== TASK INSTRUCTIONS ==
If a line in the data below holds the word "with", copy it.
*** DATA PROVIDED Section Begins ***
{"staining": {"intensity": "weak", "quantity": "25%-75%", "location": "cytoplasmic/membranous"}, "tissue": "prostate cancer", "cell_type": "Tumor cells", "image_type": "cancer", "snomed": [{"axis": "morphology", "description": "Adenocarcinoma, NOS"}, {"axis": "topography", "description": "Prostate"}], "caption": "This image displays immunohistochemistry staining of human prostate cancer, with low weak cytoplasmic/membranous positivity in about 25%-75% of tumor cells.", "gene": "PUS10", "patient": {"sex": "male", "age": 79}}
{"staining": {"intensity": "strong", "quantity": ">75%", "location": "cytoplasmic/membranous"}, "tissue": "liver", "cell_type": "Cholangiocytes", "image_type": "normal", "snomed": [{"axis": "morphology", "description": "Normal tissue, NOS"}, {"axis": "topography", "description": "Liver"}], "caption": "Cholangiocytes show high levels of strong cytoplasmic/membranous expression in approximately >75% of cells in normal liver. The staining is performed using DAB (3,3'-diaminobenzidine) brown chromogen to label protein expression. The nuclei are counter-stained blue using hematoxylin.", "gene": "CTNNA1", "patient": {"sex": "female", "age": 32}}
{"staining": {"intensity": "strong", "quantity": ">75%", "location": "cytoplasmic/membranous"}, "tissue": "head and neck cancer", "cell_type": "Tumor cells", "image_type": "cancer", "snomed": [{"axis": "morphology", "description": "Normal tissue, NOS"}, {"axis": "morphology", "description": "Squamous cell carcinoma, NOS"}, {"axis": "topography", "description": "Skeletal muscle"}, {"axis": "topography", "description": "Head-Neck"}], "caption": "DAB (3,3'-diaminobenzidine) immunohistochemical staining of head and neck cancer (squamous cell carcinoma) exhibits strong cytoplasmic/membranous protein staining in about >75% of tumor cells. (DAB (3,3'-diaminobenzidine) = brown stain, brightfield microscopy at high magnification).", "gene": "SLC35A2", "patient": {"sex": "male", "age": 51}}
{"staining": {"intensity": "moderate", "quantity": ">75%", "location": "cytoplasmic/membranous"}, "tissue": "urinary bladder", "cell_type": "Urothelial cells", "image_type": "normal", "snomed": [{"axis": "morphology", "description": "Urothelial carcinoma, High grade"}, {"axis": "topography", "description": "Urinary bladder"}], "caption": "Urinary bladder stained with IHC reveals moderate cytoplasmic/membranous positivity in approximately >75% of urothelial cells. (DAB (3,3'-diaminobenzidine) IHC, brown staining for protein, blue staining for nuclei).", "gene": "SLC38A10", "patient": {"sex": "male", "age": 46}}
*** DATA PROVIDED Section Ends ***
== OUTPUT FOR THIS EXERCISE ==
{"staining": {"intensity": "weak", "quantity": "25%-75%", "location": "cytoplasmic/membranous"}, "tissue": "prostate cancer", "cell_type": "Tumor cells", "image_type": "cancer", "snomed": [{"axis": "morphology", "description": "Adenocarcinoma, NOS"}, {"axis": "topography", "description": "Prostate"}], "caption": "This image displays immunohistochemistry staining of human prostate cancer, with low weak cytoplasmic/membranous positivity in about 25%-75% of tumor cells.", "gene": "PUS10", "patient": {"sex": "male", "age": 79}}
{"staining": {"intensity": "moderate", "quantity": ">75%", "location": "cytoplasmic/membranous"}, "tissue": "urinary bladder", "cell_type": "Urothelial cells", "image_type": "normal", "snomed": [{"axis": "morphology", "description": "Urothelial carcinoma, High grade"}, {"axis": "topography", "description": "Urinary bladder"}], "caption": "Urinary bladder stained with IHC reveals moderate cytoplasmic/membranous positivity in approximately >75% of urothelial cells. (DAB (3,3'-diaminobenzidine) IHC, brown staining for protein, blue staining for nuclei).", "gene": "SLC38A10", "patient": {"sex": "male", "age": 46}}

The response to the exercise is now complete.